## Exercise brief
Identify each line in the data below that contains the string "depth", and copy every such line out in full.

## Records shown
--- BEGIN ---

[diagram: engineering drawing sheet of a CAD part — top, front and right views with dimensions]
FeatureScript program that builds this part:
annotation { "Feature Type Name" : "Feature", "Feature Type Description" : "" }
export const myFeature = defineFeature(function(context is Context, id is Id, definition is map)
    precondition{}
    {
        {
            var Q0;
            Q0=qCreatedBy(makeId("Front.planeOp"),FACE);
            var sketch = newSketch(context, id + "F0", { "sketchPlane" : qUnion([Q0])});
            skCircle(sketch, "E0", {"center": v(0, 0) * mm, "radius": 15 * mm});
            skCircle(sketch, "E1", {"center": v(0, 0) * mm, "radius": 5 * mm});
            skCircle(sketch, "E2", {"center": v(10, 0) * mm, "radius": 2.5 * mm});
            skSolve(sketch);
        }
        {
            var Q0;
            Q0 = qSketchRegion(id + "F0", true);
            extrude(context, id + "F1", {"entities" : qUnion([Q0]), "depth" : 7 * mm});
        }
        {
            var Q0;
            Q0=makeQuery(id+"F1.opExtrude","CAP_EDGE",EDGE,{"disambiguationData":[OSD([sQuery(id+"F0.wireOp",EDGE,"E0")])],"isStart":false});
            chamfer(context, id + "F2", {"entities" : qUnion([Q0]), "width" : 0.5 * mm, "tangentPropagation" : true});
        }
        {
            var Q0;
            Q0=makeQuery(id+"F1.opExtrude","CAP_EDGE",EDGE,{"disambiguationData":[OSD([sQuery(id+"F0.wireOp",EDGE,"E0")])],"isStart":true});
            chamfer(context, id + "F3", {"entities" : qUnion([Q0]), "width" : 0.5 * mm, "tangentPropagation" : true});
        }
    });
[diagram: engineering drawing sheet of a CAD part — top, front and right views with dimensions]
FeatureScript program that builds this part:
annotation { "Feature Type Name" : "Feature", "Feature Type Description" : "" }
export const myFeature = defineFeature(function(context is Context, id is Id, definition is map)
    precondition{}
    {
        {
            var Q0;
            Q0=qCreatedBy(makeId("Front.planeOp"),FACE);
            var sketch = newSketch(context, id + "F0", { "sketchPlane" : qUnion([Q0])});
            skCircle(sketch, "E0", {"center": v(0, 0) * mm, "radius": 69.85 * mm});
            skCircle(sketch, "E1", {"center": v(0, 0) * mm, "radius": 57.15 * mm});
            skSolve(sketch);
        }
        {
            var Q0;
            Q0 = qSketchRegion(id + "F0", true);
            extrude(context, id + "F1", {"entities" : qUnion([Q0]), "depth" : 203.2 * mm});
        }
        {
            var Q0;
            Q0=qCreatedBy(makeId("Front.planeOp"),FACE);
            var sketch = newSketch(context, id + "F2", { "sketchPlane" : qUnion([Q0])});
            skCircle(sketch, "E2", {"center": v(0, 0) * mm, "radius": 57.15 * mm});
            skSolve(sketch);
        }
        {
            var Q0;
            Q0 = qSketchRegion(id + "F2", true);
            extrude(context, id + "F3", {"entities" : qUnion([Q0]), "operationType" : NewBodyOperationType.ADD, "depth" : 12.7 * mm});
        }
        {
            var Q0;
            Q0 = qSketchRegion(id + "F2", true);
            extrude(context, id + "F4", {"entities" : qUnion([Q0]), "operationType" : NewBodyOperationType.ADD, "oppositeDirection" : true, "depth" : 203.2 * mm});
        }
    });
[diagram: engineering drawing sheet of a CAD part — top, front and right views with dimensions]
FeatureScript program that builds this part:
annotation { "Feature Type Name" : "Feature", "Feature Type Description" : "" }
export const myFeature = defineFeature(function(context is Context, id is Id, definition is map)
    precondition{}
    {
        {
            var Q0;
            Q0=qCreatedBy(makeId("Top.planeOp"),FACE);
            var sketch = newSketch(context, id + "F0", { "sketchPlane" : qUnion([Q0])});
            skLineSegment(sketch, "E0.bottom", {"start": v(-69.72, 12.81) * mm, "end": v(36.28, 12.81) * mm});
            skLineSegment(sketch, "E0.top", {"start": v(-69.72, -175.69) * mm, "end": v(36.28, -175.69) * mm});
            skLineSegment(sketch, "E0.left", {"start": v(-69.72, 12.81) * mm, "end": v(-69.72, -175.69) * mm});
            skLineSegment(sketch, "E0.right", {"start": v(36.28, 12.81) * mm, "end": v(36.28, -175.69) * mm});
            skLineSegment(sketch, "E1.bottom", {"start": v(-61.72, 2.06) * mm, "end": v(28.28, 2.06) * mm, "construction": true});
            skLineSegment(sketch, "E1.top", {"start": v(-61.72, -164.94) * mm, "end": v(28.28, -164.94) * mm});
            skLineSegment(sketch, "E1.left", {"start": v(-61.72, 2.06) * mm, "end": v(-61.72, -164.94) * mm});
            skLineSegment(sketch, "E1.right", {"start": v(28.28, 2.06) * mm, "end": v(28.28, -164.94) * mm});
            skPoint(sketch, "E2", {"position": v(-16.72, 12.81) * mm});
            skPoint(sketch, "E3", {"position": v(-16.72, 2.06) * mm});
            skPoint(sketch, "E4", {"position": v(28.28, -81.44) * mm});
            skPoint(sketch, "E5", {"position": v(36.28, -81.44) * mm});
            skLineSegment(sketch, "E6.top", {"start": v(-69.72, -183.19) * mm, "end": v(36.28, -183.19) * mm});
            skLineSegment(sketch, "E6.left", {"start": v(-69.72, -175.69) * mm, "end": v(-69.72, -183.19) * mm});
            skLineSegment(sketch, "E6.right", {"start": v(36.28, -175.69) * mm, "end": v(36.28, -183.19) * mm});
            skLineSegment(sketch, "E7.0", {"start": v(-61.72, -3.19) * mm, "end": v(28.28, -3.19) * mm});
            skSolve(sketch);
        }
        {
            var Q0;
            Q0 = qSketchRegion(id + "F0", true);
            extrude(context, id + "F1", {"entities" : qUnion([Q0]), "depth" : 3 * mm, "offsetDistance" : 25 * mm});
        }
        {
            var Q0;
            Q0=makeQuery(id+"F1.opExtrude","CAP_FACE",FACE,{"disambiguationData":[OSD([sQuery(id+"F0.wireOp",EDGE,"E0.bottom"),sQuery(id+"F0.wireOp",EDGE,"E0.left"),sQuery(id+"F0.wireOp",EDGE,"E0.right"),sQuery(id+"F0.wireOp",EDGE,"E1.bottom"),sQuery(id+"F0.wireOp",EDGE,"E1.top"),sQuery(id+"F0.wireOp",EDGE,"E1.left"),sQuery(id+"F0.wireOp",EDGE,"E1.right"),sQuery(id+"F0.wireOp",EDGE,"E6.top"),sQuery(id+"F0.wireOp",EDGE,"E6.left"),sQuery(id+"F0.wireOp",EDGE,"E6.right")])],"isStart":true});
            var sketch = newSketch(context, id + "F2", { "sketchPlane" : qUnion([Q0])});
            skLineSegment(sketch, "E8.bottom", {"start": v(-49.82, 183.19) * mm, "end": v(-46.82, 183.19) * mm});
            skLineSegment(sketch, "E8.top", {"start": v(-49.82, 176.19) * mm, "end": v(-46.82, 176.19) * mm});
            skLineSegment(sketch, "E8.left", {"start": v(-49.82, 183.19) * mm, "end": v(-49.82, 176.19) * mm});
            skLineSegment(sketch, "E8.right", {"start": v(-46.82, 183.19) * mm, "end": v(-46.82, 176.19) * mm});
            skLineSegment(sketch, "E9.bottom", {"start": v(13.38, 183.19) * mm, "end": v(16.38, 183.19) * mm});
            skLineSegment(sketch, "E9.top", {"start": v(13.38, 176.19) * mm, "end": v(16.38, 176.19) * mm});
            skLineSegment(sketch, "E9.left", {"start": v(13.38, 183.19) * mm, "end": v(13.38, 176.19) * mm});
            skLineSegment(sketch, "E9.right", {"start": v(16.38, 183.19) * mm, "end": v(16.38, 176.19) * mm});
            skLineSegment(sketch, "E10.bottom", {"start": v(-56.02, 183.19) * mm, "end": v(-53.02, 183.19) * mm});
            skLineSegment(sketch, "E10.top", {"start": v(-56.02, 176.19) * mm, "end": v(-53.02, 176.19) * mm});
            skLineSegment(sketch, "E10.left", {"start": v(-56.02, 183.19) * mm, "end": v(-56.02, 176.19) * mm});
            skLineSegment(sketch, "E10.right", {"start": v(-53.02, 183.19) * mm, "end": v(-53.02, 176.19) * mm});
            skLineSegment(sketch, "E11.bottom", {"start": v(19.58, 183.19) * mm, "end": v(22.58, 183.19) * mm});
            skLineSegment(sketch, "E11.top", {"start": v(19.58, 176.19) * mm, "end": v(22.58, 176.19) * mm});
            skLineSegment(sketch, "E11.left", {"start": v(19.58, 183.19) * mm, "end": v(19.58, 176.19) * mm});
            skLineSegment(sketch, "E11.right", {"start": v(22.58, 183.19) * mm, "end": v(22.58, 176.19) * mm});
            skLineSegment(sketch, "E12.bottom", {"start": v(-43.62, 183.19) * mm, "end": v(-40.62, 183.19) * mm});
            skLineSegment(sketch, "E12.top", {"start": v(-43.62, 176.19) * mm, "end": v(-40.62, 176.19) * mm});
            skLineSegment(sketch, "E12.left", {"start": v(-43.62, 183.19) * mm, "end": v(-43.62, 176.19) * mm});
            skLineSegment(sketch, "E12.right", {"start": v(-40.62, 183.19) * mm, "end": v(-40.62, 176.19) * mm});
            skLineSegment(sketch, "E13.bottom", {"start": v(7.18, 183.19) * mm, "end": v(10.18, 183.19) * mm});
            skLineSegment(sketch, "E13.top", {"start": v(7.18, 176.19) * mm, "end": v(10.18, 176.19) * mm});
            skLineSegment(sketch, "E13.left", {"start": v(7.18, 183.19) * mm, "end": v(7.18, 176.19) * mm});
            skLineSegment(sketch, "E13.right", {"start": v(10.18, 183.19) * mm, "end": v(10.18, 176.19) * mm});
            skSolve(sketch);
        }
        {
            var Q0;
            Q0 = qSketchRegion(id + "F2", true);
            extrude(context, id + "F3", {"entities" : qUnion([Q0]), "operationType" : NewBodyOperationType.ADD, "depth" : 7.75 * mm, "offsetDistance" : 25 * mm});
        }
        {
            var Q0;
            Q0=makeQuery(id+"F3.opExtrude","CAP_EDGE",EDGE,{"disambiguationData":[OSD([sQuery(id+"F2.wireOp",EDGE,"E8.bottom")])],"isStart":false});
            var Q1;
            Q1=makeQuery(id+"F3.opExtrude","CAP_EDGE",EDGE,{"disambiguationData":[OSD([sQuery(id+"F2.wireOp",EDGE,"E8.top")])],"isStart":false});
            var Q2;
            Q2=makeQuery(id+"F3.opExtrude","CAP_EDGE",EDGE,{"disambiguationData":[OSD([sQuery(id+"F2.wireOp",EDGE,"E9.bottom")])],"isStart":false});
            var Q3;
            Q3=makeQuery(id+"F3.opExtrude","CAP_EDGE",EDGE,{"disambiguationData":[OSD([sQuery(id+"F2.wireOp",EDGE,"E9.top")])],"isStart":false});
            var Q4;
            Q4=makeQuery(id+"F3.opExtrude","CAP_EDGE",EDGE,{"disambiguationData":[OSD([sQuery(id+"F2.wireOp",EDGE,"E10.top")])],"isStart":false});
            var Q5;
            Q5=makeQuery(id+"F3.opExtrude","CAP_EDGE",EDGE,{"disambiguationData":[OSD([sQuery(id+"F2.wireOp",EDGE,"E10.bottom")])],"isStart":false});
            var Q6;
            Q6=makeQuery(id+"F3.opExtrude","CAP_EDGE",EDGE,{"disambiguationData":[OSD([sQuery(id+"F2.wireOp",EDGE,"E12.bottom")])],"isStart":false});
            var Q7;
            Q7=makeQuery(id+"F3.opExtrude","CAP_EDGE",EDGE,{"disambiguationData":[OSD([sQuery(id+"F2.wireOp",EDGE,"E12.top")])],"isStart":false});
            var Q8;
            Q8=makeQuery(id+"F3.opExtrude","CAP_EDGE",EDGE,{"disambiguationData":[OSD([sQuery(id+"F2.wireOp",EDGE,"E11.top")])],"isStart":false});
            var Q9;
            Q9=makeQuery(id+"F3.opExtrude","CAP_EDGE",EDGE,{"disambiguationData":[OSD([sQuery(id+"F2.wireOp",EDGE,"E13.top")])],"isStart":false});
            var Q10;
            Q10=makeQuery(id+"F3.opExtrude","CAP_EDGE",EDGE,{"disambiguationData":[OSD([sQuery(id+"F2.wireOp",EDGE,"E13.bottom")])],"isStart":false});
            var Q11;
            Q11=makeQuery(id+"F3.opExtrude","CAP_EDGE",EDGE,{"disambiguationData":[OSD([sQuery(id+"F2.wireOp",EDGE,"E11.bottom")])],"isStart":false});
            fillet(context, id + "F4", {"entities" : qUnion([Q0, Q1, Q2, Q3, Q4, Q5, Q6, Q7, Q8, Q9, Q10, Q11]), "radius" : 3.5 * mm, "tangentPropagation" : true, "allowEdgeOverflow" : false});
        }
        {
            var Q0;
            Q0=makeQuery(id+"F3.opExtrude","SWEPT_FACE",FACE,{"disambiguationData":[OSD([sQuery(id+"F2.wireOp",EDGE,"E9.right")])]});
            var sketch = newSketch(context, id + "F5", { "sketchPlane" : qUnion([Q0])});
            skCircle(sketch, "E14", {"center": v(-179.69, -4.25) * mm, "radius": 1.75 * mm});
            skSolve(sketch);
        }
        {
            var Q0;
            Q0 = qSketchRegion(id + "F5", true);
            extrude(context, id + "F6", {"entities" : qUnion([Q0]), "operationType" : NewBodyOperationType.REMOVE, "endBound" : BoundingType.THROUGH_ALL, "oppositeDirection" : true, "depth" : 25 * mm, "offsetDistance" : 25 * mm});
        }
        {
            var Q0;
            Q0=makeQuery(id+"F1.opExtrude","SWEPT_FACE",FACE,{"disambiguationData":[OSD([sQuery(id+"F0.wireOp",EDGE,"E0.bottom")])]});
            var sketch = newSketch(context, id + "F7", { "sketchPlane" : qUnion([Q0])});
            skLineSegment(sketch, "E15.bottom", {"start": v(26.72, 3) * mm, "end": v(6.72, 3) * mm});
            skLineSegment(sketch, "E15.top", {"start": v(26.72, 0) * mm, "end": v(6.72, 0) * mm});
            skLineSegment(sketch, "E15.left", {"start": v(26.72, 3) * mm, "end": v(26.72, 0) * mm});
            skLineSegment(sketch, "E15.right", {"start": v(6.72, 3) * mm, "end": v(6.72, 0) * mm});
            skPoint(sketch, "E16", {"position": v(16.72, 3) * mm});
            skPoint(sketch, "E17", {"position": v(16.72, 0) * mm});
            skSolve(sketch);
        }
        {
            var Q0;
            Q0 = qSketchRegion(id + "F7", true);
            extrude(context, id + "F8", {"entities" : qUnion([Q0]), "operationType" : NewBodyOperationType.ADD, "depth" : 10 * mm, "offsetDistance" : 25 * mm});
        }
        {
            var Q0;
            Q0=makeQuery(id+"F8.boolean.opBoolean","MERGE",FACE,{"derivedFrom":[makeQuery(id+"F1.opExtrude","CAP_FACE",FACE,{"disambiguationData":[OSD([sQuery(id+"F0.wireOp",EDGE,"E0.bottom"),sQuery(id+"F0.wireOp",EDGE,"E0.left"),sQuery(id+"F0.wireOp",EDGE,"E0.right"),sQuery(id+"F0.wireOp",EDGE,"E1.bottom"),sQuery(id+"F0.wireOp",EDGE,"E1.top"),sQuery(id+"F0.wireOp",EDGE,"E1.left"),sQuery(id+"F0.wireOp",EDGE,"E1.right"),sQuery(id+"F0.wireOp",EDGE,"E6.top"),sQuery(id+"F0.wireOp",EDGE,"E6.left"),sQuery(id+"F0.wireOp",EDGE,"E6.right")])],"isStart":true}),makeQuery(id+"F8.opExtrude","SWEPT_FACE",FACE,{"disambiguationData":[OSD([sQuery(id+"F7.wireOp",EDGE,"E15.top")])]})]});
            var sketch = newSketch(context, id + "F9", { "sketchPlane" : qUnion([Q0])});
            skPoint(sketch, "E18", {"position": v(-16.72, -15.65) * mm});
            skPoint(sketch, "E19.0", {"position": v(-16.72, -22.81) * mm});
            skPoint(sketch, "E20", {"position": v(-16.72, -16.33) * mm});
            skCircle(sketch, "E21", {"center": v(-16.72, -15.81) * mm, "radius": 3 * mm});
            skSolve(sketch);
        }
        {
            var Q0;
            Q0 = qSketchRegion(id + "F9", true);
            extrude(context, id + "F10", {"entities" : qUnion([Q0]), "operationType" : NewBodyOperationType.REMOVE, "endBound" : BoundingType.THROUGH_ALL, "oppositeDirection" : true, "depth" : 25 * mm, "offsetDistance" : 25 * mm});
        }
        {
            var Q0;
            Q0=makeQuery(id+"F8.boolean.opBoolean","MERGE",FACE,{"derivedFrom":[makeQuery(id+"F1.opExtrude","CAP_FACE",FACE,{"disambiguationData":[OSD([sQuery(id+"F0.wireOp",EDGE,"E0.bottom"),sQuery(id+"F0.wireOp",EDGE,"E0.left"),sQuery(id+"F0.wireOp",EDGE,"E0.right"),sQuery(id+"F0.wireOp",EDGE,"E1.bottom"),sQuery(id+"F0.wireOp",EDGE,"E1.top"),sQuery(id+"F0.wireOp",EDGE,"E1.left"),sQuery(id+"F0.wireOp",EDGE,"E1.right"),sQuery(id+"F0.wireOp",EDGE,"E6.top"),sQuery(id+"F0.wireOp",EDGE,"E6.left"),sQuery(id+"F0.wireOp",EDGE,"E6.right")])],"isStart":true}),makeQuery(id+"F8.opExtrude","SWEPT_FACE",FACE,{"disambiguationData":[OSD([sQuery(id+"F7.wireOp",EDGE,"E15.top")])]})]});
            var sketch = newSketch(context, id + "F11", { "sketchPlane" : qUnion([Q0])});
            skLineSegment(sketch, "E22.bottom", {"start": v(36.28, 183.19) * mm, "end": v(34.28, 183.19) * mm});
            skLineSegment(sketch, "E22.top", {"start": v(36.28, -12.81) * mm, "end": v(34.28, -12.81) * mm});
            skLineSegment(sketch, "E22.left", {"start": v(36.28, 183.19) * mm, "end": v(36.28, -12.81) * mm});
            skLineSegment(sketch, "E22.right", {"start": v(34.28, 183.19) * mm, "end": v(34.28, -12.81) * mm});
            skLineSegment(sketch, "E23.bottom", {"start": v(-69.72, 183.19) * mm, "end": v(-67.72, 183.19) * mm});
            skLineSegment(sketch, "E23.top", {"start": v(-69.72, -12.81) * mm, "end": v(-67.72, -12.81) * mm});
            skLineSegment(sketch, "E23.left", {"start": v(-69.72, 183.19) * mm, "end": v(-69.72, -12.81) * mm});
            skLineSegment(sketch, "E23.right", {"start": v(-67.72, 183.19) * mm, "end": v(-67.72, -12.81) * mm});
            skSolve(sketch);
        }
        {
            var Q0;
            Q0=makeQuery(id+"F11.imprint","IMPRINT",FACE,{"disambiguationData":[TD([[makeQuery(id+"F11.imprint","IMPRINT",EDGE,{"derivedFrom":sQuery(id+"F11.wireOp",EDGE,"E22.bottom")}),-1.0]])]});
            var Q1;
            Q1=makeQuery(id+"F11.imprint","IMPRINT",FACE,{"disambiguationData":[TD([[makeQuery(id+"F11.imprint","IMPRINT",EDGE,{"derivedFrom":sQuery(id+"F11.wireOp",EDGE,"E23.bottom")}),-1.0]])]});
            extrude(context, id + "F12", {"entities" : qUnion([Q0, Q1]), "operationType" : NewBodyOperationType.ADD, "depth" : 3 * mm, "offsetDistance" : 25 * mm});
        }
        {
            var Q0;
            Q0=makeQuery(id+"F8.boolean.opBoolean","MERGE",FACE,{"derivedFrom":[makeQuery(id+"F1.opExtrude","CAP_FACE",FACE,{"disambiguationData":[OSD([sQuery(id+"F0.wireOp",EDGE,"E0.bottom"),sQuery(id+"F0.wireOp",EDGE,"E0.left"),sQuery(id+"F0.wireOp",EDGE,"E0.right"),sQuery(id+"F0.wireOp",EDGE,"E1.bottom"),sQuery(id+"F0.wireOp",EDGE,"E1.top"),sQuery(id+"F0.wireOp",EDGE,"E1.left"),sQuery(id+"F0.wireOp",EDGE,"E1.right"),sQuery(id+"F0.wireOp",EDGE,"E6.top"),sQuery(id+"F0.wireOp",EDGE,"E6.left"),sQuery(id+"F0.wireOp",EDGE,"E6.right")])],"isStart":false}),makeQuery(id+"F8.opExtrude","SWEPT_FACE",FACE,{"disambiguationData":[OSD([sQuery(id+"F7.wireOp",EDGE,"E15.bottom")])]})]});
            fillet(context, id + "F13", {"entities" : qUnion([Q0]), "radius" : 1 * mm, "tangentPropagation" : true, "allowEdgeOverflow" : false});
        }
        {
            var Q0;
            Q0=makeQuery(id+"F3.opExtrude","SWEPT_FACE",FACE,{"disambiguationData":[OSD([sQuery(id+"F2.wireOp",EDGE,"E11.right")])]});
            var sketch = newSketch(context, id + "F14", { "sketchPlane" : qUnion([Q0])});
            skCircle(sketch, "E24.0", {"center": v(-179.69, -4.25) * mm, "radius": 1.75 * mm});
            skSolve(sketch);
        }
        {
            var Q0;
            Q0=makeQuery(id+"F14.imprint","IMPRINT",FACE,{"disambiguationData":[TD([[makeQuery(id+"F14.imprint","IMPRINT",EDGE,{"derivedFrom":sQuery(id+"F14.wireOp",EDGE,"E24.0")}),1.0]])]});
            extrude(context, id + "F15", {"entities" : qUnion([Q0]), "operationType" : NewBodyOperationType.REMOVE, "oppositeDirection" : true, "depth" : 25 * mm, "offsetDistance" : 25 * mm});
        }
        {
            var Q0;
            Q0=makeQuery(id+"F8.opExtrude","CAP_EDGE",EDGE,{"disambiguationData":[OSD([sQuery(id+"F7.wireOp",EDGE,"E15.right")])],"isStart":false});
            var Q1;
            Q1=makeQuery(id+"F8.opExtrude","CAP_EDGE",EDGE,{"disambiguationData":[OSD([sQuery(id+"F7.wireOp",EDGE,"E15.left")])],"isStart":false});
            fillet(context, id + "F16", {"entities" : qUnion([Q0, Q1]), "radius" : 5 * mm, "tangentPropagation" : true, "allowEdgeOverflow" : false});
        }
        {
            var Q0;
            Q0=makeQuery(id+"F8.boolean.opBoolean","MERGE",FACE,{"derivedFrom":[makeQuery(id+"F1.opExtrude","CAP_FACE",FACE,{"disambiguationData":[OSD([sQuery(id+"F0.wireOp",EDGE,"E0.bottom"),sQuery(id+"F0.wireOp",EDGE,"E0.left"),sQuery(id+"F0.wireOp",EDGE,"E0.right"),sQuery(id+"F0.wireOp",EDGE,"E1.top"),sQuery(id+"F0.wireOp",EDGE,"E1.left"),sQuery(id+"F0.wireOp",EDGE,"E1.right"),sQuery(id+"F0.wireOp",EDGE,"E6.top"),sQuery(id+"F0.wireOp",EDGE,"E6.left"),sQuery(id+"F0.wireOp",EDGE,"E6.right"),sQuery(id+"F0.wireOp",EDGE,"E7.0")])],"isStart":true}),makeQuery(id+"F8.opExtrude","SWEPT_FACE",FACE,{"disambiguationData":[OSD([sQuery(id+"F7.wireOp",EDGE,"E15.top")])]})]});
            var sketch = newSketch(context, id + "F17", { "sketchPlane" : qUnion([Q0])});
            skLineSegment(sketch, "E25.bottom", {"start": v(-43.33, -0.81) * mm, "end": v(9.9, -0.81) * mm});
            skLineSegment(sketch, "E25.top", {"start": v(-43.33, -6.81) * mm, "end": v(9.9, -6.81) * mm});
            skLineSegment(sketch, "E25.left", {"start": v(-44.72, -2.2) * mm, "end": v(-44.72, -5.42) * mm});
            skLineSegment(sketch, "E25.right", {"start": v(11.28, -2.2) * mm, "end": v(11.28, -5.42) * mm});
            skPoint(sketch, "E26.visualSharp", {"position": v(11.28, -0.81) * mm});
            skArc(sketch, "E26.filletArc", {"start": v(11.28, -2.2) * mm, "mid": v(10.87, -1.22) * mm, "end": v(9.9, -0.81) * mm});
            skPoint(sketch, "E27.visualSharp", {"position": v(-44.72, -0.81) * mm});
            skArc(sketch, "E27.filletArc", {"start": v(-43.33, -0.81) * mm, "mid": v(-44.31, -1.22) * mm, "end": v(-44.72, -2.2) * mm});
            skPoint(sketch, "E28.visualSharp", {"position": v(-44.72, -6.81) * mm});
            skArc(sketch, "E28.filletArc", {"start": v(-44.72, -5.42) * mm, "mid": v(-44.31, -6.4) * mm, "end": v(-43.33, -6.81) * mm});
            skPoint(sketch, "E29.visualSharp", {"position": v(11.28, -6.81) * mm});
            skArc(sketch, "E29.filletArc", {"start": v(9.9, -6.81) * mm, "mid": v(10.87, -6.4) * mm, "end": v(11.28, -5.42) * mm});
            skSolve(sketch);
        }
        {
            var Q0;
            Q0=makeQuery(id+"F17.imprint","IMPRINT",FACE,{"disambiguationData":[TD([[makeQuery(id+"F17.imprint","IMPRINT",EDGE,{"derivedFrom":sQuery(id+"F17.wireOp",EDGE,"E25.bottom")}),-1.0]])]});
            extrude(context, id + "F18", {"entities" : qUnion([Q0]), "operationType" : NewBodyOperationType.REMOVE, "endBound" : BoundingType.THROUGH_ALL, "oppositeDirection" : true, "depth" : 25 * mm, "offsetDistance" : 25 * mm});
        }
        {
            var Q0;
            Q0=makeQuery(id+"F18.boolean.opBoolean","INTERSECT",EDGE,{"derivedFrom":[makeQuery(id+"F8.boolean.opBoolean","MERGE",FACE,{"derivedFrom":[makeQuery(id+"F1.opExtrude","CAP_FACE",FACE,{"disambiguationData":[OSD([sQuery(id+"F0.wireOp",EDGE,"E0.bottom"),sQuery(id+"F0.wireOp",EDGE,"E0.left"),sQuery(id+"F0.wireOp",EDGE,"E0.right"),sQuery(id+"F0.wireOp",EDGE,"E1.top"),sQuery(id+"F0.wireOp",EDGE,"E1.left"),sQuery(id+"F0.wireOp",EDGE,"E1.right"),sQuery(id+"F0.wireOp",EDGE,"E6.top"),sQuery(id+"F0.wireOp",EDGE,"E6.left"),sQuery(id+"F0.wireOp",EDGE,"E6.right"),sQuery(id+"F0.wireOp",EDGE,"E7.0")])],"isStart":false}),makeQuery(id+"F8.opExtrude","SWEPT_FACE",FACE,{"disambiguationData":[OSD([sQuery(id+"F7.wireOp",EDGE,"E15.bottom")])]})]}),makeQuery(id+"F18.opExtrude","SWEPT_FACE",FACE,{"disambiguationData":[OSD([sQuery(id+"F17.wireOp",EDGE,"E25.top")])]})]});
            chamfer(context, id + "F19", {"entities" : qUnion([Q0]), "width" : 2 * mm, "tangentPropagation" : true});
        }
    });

--- END ---

## Full output
            extrude(context, id + "F1", {"entities" : qUnion([Q0]), "depth" : 7 * mm});
            extrude(context, id + "F1", {"entities" : qUnion([Q0]), "depth" : 203.2 * mm});
            extrude(context, id + "F3", {"entities" : qUnion([Q0]), "operationType" : NewBodyOperationType.ADD, "depth" : 12.7 * mm});
            extrude(context, id + "F4", {"entities" : qUnion([Q0]), "operationType" : NewBodyOperationType.ADD, "oppositeDirection" : true, "depth" : 203.2 * mm});
            extrude(context, id + "F1", {"entities" : qUnion([Q0]), "depth" : 3 * mm, "offsetDistance" : 25 * mm});
            extrude(context, id + "F3", {"entities" : qUnion([Q0]), "operationType" : NewBodyOperationType.ADD, "depth" : 7.75 * mm, "offsetDistance" : 25 * mm});
            extrude(context, id + "F6", {"entities" : qUnion([Q0]), "operationType" : NewBodyOperationType.REMOVE, "endBound" : BoundingType.THROUGH_ALL, "oppositeDirection" : true, "depth" : 25 * mm, "offsetDistance" : 25 * mm});
            extrude(context, id + "F8", {"entities" : qUnion([Q0]), "operationType" : NewBodyOperationType.ADD, "depth" : 10 * mm, "offsetDistance" : 25 * mm});
            extrude(context, id + "F10", {"entities" : qUnion([Q0]), "operationType" : NewBodyOperationType.REMOVE, "endBound" : BoundingType.THROUGH_ALL, "oppositeDirection" : true, "depth" : 25 * mm, "offsetDistance" : 25 * mm});
            extrude(context, id + "F12", {"entities" : qUnion([Q0, Q1]), "operationType" : NewBodyOperationType.ADD, "depth" : 3 * mm, "offsetDistance" : 25 * mm});
            extrude(context, id + "F15", {"entities" : qUnion([Q0]), "operationType" : NewBodyOperationType.REMOVE, "oppositeDirection" : true, "depth" : 25 * mm, "offsetDistance" : 25 * mm});
            extrude(context, id + "F18", {"entities" : qUnion([Q0]), "operationType" : NewBodyOperationType.REMOVE, "endBound" : BoundingType.THROUGH_ALL, "oppositeDirection" : true, "depth" : 25 * mm, "offsetDistance" : 25 * mm});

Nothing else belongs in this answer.